What Traders are Talking About:
* Futures exchanges temporarily relax margins requirements. There was concern of excessive liquidation and market volatility as clients impacted by the MF Global bankruptcy filing struggle the meet margin requirements to maintain positions as not all funds have been transferred. But CME Group and IntercontinentalExchange (ICE) announced over the weekend they have eased margin requirements for some to avoid heavy market disruption in the aftermath of the MF Global situation.
The long and short of it: The move by CME Group and ICE should calm fears of massive liquidation and help stabilize futures markets.
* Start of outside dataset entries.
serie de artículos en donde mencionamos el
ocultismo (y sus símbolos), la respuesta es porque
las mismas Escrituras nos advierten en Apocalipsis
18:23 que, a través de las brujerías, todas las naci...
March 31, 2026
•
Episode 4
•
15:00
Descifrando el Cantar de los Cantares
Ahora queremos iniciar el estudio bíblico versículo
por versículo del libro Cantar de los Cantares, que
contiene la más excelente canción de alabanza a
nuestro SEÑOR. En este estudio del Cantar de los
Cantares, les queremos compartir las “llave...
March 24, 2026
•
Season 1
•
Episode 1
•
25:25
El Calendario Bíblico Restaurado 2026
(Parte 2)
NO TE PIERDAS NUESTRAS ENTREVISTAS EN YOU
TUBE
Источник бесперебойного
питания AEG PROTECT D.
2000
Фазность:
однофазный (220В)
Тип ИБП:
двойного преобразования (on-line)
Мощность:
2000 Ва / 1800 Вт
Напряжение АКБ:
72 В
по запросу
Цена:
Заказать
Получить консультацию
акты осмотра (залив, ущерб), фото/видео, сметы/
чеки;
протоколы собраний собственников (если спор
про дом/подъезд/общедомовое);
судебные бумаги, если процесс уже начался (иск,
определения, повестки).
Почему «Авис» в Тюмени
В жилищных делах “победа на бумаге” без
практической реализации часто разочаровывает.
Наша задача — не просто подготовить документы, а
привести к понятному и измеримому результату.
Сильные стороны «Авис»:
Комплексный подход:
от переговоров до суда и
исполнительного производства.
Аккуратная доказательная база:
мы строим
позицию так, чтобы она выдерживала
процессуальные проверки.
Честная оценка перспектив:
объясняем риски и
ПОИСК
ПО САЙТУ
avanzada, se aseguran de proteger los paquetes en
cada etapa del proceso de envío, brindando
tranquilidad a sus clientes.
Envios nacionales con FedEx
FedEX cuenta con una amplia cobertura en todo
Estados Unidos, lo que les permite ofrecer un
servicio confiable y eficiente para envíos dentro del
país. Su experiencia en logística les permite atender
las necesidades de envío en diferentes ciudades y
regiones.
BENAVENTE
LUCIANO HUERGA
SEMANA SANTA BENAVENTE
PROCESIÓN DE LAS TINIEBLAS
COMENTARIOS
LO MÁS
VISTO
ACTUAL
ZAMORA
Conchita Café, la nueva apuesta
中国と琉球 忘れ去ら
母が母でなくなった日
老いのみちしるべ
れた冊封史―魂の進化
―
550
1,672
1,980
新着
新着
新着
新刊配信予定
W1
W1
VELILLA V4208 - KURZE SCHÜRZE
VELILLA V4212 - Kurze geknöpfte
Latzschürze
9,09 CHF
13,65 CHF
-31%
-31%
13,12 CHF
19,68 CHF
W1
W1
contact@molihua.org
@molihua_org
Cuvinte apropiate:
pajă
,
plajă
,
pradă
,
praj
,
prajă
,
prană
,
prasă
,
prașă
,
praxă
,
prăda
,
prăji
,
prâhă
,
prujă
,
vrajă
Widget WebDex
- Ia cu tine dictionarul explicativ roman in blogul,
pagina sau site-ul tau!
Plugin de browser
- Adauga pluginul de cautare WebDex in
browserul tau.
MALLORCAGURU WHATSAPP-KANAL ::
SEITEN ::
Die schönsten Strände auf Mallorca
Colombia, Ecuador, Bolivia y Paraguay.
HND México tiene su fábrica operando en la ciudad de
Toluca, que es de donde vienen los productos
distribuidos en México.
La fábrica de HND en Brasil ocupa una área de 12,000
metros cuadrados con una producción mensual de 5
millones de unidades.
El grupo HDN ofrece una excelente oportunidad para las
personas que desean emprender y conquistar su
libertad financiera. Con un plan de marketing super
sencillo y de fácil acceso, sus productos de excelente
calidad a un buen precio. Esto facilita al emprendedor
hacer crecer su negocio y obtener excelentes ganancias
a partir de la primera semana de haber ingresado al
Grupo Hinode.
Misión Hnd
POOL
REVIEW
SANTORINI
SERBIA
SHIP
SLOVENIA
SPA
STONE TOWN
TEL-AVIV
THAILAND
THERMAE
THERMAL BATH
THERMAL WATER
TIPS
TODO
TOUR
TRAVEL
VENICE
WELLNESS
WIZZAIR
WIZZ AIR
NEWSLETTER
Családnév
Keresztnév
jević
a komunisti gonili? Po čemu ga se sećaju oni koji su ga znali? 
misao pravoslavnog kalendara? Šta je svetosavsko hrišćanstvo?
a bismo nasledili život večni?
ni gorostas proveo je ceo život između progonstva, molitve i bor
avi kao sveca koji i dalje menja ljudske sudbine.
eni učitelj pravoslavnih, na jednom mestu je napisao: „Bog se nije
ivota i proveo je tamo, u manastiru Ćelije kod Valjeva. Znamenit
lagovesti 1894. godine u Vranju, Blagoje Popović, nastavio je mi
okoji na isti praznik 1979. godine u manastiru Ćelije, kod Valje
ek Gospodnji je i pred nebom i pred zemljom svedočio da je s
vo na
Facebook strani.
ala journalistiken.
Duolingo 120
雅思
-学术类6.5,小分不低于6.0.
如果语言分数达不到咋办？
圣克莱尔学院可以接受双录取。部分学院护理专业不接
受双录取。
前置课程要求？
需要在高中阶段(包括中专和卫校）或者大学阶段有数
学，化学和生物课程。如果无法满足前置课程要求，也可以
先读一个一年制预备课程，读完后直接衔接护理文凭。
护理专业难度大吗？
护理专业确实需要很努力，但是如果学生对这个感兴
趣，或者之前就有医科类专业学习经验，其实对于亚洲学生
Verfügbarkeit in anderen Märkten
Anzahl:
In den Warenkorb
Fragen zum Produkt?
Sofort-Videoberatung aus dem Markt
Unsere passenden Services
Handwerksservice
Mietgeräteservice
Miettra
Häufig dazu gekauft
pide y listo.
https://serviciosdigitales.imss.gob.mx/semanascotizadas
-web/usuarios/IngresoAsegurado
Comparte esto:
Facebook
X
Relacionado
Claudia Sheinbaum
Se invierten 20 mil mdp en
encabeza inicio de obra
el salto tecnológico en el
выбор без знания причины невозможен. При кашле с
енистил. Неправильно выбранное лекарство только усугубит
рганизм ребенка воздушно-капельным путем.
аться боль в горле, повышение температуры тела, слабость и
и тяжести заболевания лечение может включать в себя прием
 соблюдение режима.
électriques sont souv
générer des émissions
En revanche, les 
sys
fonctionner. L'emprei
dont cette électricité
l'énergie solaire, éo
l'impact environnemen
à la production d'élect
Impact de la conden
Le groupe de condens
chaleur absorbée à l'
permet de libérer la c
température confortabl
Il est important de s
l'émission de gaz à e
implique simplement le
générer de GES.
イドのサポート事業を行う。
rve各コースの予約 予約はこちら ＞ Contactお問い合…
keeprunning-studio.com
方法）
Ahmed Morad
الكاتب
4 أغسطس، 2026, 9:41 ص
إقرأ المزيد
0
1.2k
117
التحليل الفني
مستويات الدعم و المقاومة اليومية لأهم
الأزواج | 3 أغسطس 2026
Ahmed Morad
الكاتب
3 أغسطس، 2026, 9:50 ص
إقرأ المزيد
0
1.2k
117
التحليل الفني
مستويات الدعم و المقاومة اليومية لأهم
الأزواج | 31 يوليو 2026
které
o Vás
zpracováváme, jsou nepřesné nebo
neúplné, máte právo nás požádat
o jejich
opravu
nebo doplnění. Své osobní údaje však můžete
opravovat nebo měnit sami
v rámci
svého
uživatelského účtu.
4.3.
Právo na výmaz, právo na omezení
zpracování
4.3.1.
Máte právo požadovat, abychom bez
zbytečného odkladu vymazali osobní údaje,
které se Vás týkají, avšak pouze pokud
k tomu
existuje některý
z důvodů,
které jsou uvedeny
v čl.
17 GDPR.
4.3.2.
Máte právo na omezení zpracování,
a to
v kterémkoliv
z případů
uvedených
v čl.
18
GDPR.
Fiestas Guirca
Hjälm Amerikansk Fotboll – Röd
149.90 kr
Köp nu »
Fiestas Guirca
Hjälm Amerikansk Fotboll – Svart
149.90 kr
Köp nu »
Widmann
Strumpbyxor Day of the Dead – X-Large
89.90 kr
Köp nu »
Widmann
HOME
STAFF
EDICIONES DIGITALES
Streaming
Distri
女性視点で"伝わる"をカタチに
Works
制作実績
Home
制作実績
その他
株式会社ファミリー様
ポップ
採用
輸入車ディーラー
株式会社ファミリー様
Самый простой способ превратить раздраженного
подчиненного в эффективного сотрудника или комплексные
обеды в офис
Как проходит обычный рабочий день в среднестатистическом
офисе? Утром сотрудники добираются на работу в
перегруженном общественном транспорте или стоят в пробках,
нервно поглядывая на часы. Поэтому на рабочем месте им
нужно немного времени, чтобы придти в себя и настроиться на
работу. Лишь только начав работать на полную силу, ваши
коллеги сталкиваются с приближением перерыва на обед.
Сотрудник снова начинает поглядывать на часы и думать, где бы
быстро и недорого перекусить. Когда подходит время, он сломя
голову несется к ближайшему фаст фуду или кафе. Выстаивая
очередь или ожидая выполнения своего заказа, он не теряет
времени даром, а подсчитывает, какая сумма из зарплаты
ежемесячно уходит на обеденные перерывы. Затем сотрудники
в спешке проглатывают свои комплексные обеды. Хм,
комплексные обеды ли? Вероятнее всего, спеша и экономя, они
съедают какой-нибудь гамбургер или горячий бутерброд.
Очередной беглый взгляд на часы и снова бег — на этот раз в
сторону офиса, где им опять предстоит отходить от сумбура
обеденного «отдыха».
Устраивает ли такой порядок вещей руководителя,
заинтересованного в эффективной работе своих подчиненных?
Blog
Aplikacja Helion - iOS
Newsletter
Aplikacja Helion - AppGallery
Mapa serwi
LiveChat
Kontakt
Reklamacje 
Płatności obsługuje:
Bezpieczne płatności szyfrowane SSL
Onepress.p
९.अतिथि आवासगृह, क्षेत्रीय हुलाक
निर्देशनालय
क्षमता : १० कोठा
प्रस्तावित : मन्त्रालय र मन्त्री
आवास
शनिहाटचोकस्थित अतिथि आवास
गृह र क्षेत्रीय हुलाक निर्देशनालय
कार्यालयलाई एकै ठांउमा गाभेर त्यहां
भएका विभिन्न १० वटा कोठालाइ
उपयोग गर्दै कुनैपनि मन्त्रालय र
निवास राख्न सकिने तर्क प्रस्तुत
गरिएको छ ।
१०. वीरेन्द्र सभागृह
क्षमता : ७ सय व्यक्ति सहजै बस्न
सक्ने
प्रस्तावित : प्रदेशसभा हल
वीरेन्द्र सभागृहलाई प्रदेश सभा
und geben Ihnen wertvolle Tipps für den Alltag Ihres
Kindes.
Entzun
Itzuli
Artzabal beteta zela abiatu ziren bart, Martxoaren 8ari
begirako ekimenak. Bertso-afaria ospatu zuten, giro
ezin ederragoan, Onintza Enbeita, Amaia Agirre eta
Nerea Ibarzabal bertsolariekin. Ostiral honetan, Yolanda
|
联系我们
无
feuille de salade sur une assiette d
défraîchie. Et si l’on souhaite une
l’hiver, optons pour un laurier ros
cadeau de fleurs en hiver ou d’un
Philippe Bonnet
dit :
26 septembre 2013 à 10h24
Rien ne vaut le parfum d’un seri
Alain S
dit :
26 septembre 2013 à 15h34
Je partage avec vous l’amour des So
* Euro-zone focus shifts to Italy. Italy is the new focal point in the euro-zone financial mess as region's third largest economy struggles with its financial future. While tiny Greece is causing plenty of ripples in the water, Italy has the potential to cause major waves. As a result, the threat of a region-wide contagion are heightened. This situation could be very fluid as there are media reports this morning that Italian Prime Minister Silvio Berlusconi may step down as he faces a confidence vote that he may not win, although he is denying the reports.
The long and short of it: There was a modest risk-off attitude overnight, but so far, investors haven't gone into panic mode.
* Greece fears ease. Greece Prime Minister George Papandreou agreed to step down over the weekend with the opposition party saying it will vote for the bailout package. Papandreou will reportedly step down as soon as the country's new coalition government is decided.
The long and short of it: There finally appears to be some clarity (and possibly some closure) to the Greek situation -- at least for now.